October 28, 2013

Stars in Their Courses

From the book of Baruch (“One biblical scholar has summed up this book as 'spirituality for displaced persons.' Isn't that what we need right now?” - William Griffith):
“Stars twinkle and blink and seem quite happy in his company. When he calls, they say, 'We're already here,' blinking and twinkling with joy at the one who made them.” - The Message
“Joyfully the stars shine out, keeping the watches he has appointed, answer when he calls their muster-roll, and offer their glad radiance to him who fashioned them.” - Knox
“the stars shine joyfully at their posts; when he calls them, they answer, ‘Here we are’; they shine to delight their Creator.” - New Jerusalem
 Found via a Daria Sockey post

This past Saturday's first reading from the Office of Readings (Baruch3:9-15) again delighted me with words about the stars:
He...before whom the stars at their posts
shine and rejoice;
When He calls them,
they answer, "Here we are!"
shining with joy for their Maker.
It's like something out of a child's fairy tale, transforming these vast balls of burning gas into a persons, and friendly ones at that. In fact it transforms them into children eager to please their Father.

This verse puts me in mind of two things. First, C.S. Lewis' Chronicles of Narnia. In The Voyage of the Dawn Treader it is revealed that the stars of Narnia are rational beings, who after their long lives in the heavens may come to live down on earth.
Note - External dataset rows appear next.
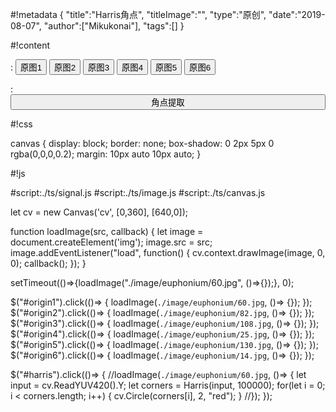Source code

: #!metadata
{
    "title":"Harris角点",
    "titleImage":"",
    "type":"原创",
    "date":"2019-08-07",
    "author":["Mikukonai"],
    "tags":[]
}

#!content

: <button id="origin1" class="md-button">原图1</button> <button id="origin2" class="md-button">原图2</button> <button id="origin3" class="md-button">原图3</button> <button id="origin4" class="md-button">原图4</button> <button id="origin5" class="md-button">原图5</button> <button id="origin6" class="md-button">原图6</button>

: <button id="harris" class="md-button" style="width: 100%;">角点提取</button>

<canvas id="cv" style="width:640px;height:360px;" width="640" height="360"></canvas>

#!css

canvas {
    display: block;
    border: none;
    box-shadow: 0 2px 5px 0 rgba(0,0,0,0.2);
    margin: 10px auto 10px auto;
}

#!js

#script:./ts/signal.js
#script:./ts/image.js
#script:./ts/canvas.js

let cv = new Canvas('cv', [0,360], [640,0]);

function loadImage(src, callback) {
    let image = document.createElement('img');
    image.src = src;
    image.addEventListener("load", function() {
        cv.context.drawImage(image, 0, 0);
        callback();
    });
}

setTimeout(()=>{loadImage("./image/euphonium/60.jpg", ()=>{});}, 0);

$("#origin1").click(()=> { loadImage(`./image/euphonium/60.jpg`, ()=> {}); });
$("#origin2").click(()=> { loadImage(`./image/euphonium/82.jpg`, ()=> {}); });
$("#origin3").click(()=> { loadImage(`./image/euphonium/108.jpg`, ()=> {}); });
$("#origin4").click(()=> { loadImage(`./image/euphonium/25.jpg`, ()=> {}); });
$("#origin5").click(()=> { loadImage(`./image/euphonium/130.jpg`, ()=> {}); });
$("#origin6").click(()=> { loadImage(`./image/euphonium/14.jpg`, ()=> {}); });

$("#harris").click(()=> {
    //loadImage(`./image/euphonium/60.jpg`, ()=> {
        let input = cv.ReadYUV420().Y;
        let corners = Harris(input, 100000);
        for(let i = 0; i < corners.length; i++) {
            cv.Circle(corners[i], 2, "red");
        }
    //});
});
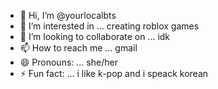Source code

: - 👋 Hi, I’m @yourlocalbts
- 👀 I’m interested in ... creating roblox games
- 💞️ I’m looking to collaborate on ... idk
- 📫 How to reach me ... gmail
- 😄 Pronouns: ... she/her
- ⚡ Fun fact: ... i like k-pop and i speack korean

<!---
yourlocalbts/yourlocalbts is a ✨ special ✨ repository because its `README.md` (this file) appears on your GitHub profile.
You can click the Preview link to take a look at your changes.
--->
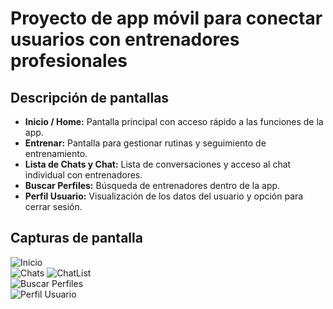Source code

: # Proyecto de app móvil para conectar usuarios con entrenadores profesionales

## Descripción de pantallas

- **Inicio / Home:** Pantalla principal con acceso rápido a las funciones de la app.  
- **Entrenar:** Pantalla para gestionar rutinas y seguimiento de entrenamiento.  
- **Lista de Chats y Chat:** Lista de conversaciones y acceso al chat individual con entrenadores.  
- **Buscar Perfiles:** Búsqueda de entrenadores dentro de la app.  
- **Perfil Usuario:** Visualización de los datos del usuario y opción para cerrar sesión.  

## Capturas de pantalla

![Inicio](./assets/screenshots/home.jpeg)  
![Chats](./assets/screenshots/chat.jpeg)
![ChatList](./assets/screenshots/chatlist.jpeg)  
![Buscar Perfiles](./assets/screenshots/busqueda.jpeg)  
![Perfil Usuario](./assets/screenshots/perfil.jpeg)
Second, I think of medieval theology, which explains that the movement of the stars and the planets is supervised by the angels: that God delegates some of his ongoing work in holding all creation together to his mightiest servants. One can read these words and picture the angels, joyful in doing the work God has given them, shouting out their nightly greetings to their Creator.

Third, every created thing, rational or non-rational, animate or inanimate, truly does offer praise to its creator simply by doing that which it was created to do. So this scripture verse reminds me of how blessed are the stars, how happy they would be if they were rational, because they do fulfill God's will perfectly. In this we might well envy them.

Then, I read today's (Sunday's) second reading from the OOR, where St. Clement's letter to the Corinthians takes up the topic of order and obedience in nature.

By his direction the heavens are in motion, and they are subject to him in peace. Day and night fulfill the course he has established without interfering with each other. The sun, the moon and the choirs of stars revolve in harmony at his command in their appointed paths without deviation.